In any case, when the Bureau of Prisons psychiatrist found Kaczynski competent to represent himself, and both defence and prosecution had conceded his right to do so, Judge Burrell ruled Kaczynski's request "untimely" - the trial would be further delayed. At this juncture Kaczynski changed his plea to guilty rather than proceed with a defence based on interpreting his ideas as proof of madness. In May 1998 Kaczynski was sentenced to life imprisonment.

The irony of this case is that Kaczynski's lawyers were talented, compassionate people, supported by anti-death penalty advocates who dearly wished to save his life. And the price they put on his life was dismissing his works and ideas and secluded lifestyle as manifestations of insanity. Choosing to isolate yourself from society may bring you unhappiness, but does it make you mad? Are sadness, loneliness and shyness signs of insanity, rather than the murders and the bereavements he brought to random families across America?

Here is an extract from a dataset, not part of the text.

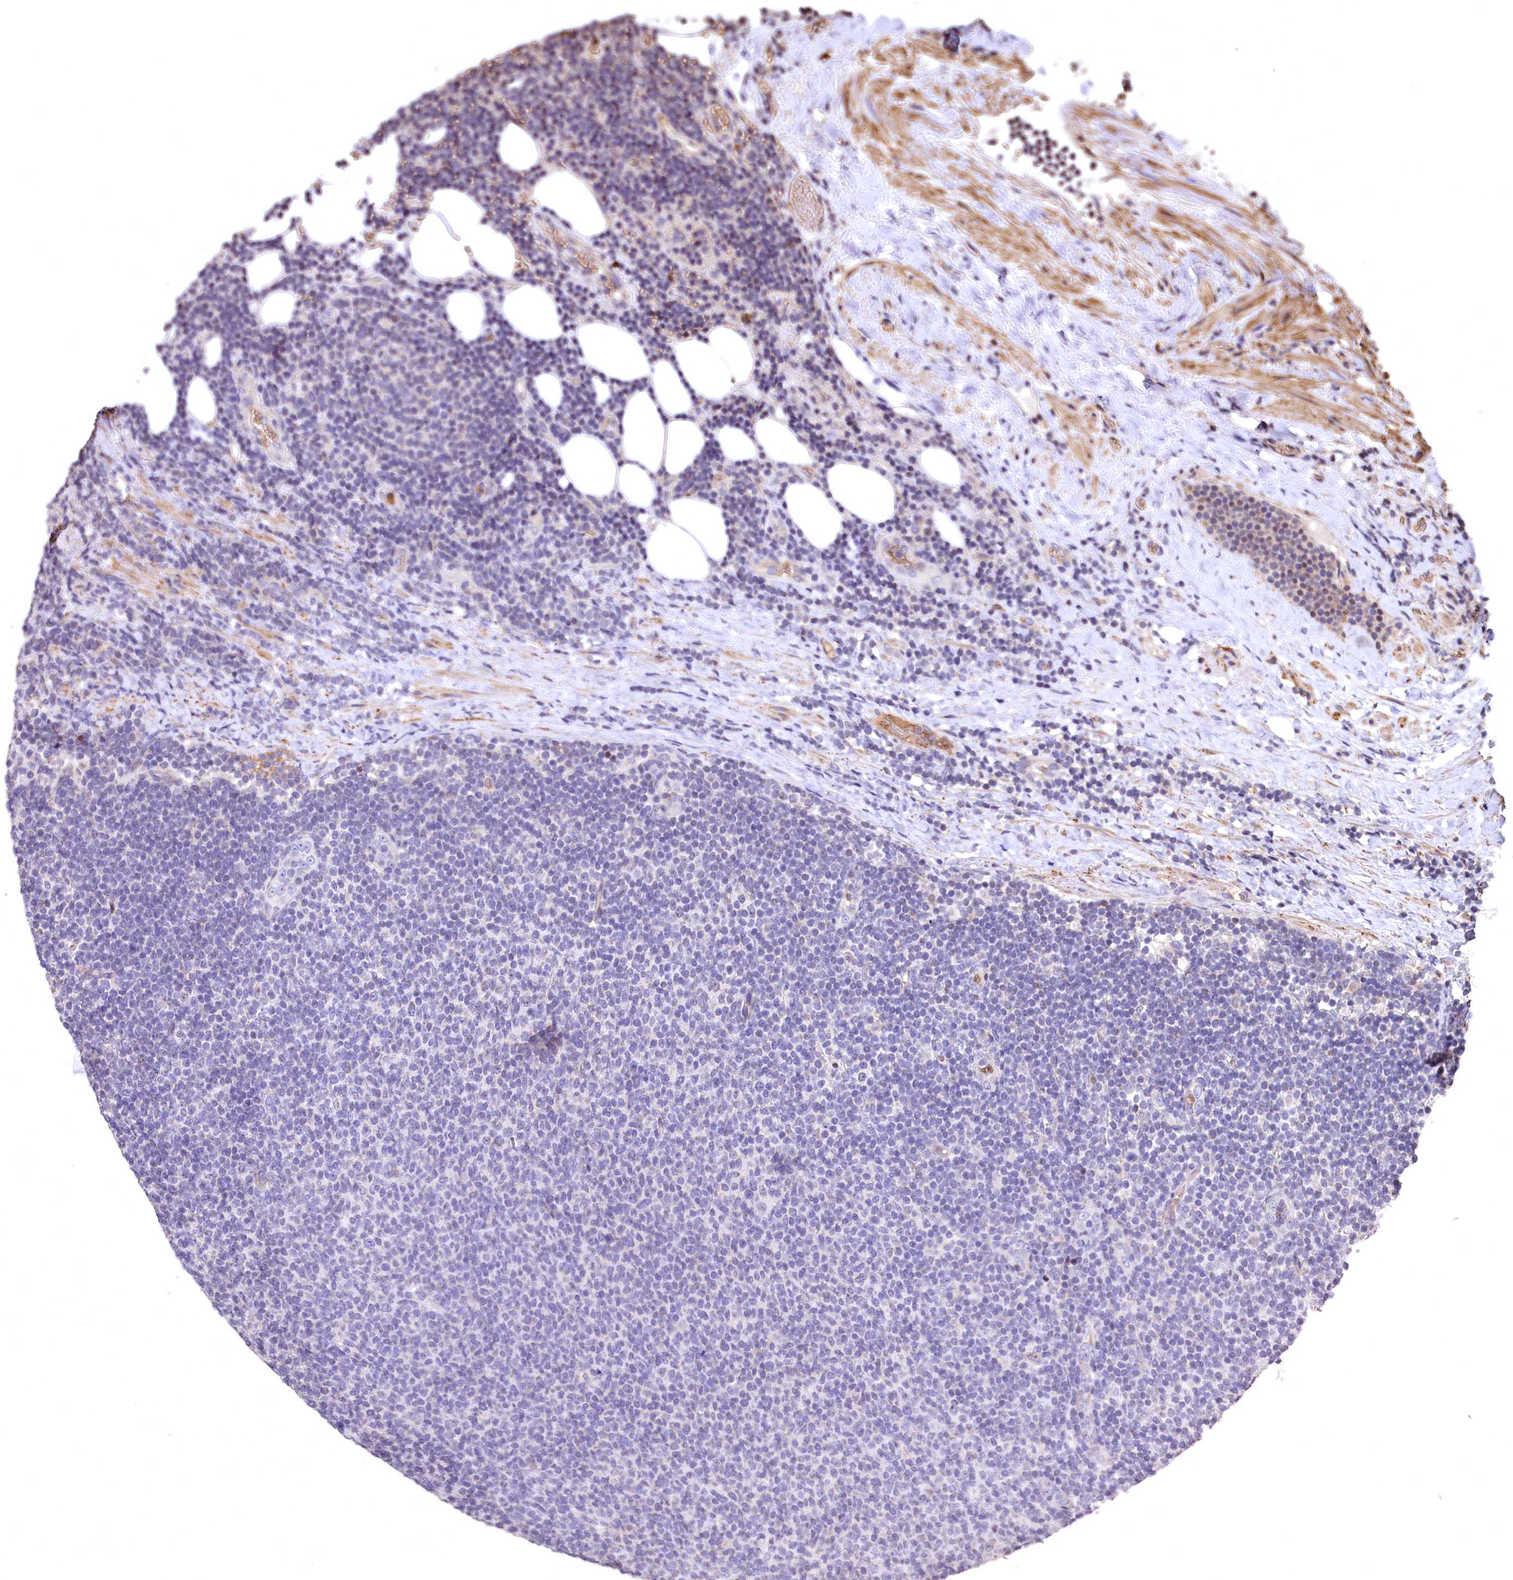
{"staining": {"intensity": "negative", "quantity": "none", "location": "none"}, "tissue": "lymphoma", "cell_type": "Tumor cells", "image_type": "cancer", "snomed": [{"axis": "morphology", "description": "Malignant lymphoma, non-Hodgkin's type, Low grade"}, {"axis": "topography", "description": "Lymph node"}], "caption": "Photomicrograph shows no protein expression in tumor cells of lymphoma tissue.", "gene": "SPTA1", "patient": {"sex": "male", "age": 66}}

John Brown, now regarded as an anti-slavery martyr, hacked to death five alleged pro-slavery advocates (three of whom were almost certainly anti-slavery) in Kansas. In Virginia in 1859 he lead the raid on Harpers Ferry - a violent attempt to start a slave rebellion. In his trial he refused to allow his lawyers use an insanity defence, a wish which was respected and led to his execution, which helped bring about the end of slavery. Comparing Kaczynski to John Brown might seem offensive, but both committed unspeakable acts of savagery in the name of a belief. History now judges one as a near-saintly figure. How it will treat the other is anybody's guess.